Garda inquiries into Redouane’s time in Ireland currently centre around suspected immigration offences.

Two people believed to have documents linked to the killer have been arrested.

One Garda source said there is no knowledge of Redouane being involved with other international terror suspects who have been under surveillance in Ireland, and that he lived an apparently normal life during his time in Dublin.

But the source added that investigators were "still shaking the tree".

Ms O’Sullivan defended Ireland’s security response to the international terror threat, saying there had been a number of arrests and deportations in recent times.

A number of individuals are also being "monitored very, very closely" and some of them are before the courts.

The Garda chief said her force was working with UK counterparts within an hour of the London Bridge attacks at the weekend.

She also pointed to a beefing-up of armed police in Ireland, with numbers in the armed support unit to increase by a third by the end of this month.

"There will be more visible, overt armed patrols," she said.

"People shouldn’t be afraid of that. That is actually to make sure the public are safe."

Ms O’Sullivan said counter-terrorism investigations around the country "make sure we know exactly what is happening in communities".

Irish detectives are attempting to trace whether another of the London Bridge attackers, Khuram Shazad Butt, had spent any time in Dublin.

It is understood some members of the Muslim community in Dublin have been contacted.

Shaykh Dr Umar Al-Qadri, imam of the Islamic Centre of Ireland, said he thought he recognised the killer’s face after seeing police pictures but later said he had no idea why he thinks the face is familiar.

Reporting by Press Association

Update 3pm: The Garda Commissioner has indicated the armed support unit will be given an addition 20 officers in the next 10 days.

Noirin O’Sullivan said the moves were part of a two pronged approach to ensure response times were up to speed around the country.
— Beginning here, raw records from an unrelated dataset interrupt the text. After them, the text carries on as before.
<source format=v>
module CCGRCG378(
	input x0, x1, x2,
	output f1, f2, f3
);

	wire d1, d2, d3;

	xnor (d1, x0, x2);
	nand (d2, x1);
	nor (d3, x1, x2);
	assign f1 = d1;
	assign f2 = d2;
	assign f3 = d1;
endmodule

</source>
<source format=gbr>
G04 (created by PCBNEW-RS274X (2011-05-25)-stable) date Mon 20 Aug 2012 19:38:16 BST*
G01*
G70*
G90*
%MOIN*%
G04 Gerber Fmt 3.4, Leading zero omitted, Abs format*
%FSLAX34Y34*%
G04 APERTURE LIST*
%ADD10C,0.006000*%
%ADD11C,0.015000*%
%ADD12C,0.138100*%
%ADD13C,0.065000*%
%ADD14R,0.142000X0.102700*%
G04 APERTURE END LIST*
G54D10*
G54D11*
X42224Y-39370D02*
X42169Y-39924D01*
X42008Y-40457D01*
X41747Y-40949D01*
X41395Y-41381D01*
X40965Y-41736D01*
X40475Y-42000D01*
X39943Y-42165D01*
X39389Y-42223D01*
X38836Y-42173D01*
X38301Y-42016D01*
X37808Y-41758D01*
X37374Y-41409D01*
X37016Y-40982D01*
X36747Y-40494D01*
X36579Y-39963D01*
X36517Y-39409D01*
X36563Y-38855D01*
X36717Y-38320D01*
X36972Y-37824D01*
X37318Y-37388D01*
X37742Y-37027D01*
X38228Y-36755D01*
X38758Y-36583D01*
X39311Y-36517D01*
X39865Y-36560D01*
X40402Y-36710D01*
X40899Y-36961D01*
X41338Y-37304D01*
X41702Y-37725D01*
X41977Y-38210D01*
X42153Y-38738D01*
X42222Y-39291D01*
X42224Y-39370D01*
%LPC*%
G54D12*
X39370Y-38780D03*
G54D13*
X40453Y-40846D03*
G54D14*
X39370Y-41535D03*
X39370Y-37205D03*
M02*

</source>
Responding to recent concerns expressed by the ASGI, the Commissioner reassured people that Gardai would be equipped to deal with any attack.
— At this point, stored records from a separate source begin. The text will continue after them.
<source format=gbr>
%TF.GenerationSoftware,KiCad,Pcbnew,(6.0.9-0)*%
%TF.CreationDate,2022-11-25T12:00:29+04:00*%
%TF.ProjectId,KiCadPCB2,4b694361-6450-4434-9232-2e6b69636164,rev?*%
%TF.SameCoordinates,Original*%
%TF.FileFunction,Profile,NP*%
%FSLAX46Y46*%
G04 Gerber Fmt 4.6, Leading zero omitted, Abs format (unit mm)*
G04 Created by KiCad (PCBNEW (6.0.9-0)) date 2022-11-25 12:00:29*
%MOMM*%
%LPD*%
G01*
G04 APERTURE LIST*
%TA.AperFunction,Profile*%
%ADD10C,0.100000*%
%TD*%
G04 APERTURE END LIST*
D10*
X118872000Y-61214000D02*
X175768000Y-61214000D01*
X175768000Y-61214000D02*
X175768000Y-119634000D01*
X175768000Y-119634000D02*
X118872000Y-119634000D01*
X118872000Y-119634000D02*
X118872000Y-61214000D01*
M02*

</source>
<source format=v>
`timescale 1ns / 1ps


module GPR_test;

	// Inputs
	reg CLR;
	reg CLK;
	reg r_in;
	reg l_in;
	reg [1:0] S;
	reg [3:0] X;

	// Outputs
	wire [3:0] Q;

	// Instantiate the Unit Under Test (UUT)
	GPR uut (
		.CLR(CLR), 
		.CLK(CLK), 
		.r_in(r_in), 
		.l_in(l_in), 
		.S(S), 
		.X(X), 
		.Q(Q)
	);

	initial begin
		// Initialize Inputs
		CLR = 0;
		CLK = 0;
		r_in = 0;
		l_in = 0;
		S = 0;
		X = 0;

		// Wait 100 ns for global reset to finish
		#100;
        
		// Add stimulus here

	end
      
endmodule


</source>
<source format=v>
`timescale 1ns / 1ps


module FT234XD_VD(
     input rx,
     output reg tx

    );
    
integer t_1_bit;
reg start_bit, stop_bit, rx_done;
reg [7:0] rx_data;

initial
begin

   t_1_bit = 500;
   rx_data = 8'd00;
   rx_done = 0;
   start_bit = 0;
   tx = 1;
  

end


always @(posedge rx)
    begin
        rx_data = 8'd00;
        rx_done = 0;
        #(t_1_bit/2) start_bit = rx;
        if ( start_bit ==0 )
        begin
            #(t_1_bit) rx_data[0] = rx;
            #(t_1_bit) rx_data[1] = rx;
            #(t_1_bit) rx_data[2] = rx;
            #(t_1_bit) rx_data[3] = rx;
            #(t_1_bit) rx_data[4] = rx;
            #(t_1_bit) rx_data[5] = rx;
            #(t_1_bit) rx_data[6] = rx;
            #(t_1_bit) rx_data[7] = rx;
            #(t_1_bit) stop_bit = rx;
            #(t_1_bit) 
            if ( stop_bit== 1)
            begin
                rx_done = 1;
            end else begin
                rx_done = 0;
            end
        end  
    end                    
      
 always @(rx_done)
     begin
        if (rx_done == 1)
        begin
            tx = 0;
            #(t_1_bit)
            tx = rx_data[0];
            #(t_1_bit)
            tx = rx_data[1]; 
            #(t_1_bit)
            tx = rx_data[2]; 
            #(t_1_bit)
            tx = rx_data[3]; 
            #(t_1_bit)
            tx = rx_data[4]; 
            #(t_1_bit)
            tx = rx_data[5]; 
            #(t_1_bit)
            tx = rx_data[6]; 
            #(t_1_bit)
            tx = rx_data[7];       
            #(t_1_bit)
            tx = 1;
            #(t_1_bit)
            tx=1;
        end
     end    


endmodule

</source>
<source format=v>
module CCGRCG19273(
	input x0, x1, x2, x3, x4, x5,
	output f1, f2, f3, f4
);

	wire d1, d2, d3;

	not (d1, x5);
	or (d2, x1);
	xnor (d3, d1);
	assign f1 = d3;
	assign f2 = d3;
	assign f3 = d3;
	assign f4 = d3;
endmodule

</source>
"We will have an additional 20 people in place by June 22.

"On top of that ... we have an competition underway to increase our armed support units across the regions to ensure there is a 24-7 response capability."

The Commissioner made her comments as Gardaí are continuing to question a man in connection with the London Bridge terror attack.

The man in his 30’s is being held under armed guard in Wexford after documentation linked him to one of the attackers Rachid Redouane.

Meanwhile, senior Gardai say they’re confident that they’d be able to respond to a terrorist attack in Dublin city centre within 8 minutes.

They’ve been meeting with police chiefs from around the world to discuss policing tactics and co-operation.

John Twomey, Assistant Commissioner of Operations says Gardai met within 2 hours of the London attack.

"We are happy that our response (to an incident) whould be of a similar time to that seen in the UK"

Update 12.49pm: Front line policing staff require specialised counter terrorism training acording to the President of the Association of Gardai Sergeants and Inspectors (AGSI).

Antoinette Cunningham said the current lack of training was a major failing and she isn’t sure what the capabilities of the force would be, to deal with a major attack.

She told Today with Sean O’Rourke there needed to be an integrated approach to training.

She added that she was concerned at the current low number of Gardai and said the numbers in community policing have been ’decimated’ which is very concerning.

However she said there has been huge success with the Garda inter-cultural office and Gardai are reaching out to many different nationalities and communities.